Material provided: Begin

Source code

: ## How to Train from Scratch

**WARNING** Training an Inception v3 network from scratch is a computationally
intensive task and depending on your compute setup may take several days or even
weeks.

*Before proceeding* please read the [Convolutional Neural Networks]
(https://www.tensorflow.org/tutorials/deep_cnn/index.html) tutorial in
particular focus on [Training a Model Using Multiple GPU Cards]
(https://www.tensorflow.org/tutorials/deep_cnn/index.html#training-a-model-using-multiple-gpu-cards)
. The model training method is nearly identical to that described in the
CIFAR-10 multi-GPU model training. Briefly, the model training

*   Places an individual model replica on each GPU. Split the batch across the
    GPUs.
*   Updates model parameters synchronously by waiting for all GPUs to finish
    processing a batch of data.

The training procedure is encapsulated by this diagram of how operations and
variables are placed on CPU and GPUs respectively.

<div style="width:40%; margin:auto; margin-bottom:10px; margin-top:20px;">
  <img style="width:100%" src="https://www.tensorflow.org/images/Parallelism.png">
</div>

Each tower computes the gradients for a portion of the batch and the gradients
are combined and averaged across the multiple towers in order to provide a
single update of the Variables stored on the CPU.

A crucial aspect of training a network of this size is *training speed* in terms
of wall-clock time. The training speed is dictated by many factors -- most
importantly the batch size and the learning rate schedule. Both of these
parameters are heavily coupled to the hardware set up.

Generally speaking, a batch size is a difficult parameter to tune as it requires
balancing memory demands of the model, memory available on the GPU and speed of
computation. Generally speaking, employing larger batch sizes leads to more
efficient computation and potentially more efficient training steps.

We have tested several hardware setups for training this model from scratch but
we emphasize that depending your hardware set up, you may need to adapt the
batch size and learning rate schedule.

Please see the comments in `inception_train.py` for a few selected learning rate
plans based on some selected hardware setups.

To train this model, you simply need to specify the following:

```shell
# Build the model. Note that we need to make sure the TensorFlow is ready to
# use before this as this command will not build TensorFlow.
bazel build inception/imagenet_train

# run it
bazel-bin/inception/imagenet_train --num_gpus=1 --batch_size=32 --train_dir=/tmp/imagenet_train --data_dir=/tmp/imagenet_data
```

Material provided: End
Material provided: Begin

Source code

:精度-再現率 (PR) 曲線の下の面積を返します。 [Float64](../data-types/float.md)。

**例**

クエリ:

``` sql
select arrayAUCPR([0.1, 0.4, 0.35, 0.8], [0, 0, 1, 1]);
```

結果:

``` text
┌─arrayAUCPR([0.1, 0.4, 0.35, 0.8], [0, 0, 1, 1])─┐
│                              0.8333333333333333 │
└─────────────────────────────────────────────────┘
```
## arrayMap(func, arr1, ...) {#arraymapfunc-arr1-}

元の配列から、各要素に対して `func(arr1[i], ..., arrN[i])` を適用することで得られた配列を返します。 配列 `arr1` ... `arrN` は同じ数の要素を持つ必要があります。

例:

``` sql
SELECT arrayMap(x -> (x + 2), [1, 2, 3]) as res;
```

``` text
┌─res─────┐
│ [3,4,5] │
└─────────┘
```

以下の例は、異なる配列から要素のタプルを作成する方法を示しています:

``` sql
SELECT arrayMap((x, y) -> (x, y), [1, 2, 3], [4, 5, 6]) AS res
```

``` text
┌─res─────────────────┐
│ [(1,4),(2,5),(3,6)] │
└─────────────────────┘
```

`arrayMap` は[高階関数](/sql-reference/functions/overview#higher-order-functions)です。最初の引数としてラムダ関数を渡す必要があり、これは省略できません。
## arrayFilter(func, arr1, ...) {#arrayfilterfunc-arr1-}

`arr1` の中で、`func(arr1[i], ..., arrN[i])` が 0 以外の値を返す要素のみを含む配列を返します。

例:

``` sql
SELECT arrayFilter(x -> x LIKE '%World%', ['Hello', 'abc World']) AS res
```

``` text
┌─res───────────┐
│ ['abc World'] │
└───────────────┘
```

Material provided: End
Material provided: Begin

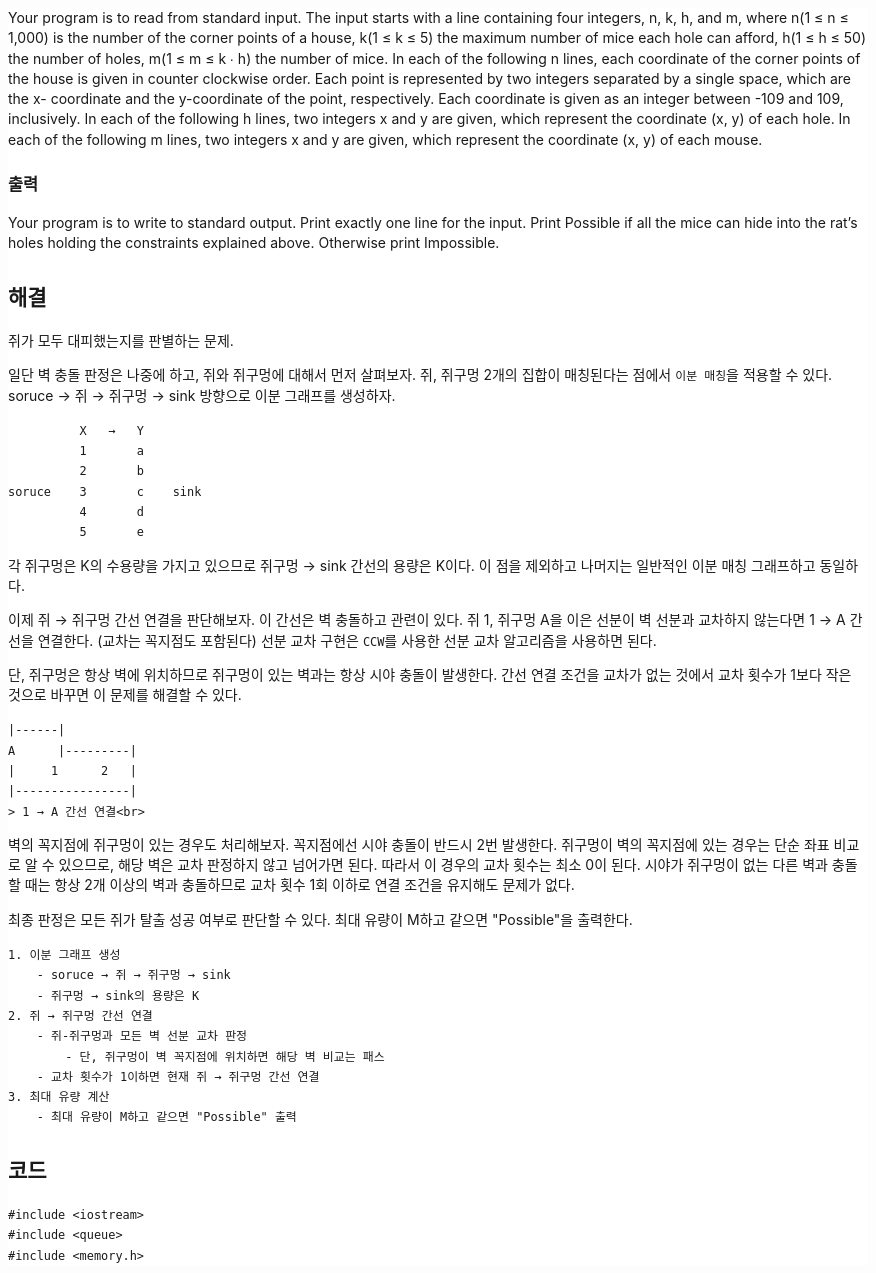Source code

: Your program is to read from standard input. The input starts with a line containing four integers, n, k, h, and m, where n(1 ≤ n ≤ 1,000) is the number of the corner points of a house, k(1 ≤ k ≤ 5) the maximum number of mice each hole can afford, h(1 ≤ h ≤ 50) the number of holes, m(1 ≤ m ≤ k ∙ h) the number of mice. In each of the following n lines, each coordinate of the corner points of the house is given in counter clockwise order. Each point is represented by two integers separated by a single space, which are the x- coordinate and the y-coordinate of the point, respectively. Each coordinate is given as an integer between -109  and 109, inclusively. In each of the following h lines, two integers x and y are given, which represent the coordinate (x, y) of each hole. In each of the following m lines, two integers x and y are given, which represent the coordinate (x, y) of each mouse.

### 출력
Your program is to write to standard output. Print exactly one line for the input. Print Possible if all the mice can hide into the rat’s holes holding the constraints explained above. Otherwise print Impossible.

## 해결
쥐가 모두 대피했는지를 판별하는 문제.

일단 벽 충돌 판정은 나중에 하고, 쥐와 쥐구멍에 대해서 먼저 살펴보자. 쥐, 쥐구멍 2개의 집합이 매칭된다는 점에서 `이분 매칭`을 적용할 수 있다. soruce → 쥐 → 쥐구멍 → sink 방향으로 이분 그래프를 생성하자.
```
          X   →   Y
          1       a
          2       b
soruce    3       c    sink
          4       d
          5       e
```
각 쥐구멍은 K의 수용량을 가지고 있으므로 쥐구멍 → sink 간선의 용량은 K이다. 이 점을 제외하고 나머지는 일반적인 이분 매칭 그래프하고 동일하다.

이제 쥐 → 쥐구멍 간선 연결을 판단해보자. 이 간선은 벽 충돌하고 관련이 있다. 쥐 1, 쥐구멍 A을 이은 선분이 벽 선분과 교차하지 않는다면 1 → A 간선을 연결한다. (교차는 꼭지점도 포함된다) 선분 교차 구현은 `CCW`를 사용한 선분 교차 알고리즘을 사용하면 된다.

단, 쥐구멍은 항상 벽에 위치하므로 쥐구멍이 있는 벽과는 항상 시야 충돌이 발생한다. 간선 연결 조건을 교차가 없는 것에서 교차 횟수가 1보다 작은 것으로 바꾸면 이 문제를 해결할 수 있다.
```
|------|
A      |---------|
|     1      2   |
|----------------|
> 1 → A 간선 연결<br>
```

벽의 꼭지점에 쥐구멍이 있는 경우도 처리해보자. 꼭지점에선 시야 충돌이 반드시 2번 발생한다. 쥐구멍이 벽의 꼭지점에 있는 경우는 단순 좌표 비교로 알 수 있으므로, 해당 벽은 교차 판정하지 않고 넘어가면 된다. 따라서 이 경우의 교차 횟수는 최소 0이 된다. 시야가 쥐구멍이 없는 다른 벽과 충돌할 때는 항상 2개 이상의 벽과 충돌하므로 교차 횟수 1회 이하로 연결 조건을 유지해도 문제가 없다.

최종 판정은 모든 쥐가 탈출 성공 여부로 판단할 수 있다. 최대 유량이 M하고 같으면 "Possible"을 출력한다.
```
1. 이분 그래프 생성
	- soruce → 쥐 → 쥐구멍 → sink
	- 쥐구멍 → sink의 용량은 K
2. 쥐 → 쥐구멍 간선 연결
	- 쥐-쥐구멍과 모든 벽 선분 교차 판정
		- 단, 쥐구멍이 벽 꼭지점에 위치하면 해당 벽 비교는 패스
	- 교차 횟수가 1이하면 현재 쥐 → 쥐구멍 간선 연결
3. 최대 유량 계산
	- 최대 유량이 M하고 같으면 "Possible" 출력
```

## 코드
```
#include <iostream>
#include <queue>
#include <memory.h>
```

Material provided: End

#### [Task objective]
Search the listing for "World" and copy each line holding it.

#### [Written response]
SELECT arrayFilter(x -> x LIKE '%World%', ['Hello', 'abc World']) AS res
│ ['abc World'] │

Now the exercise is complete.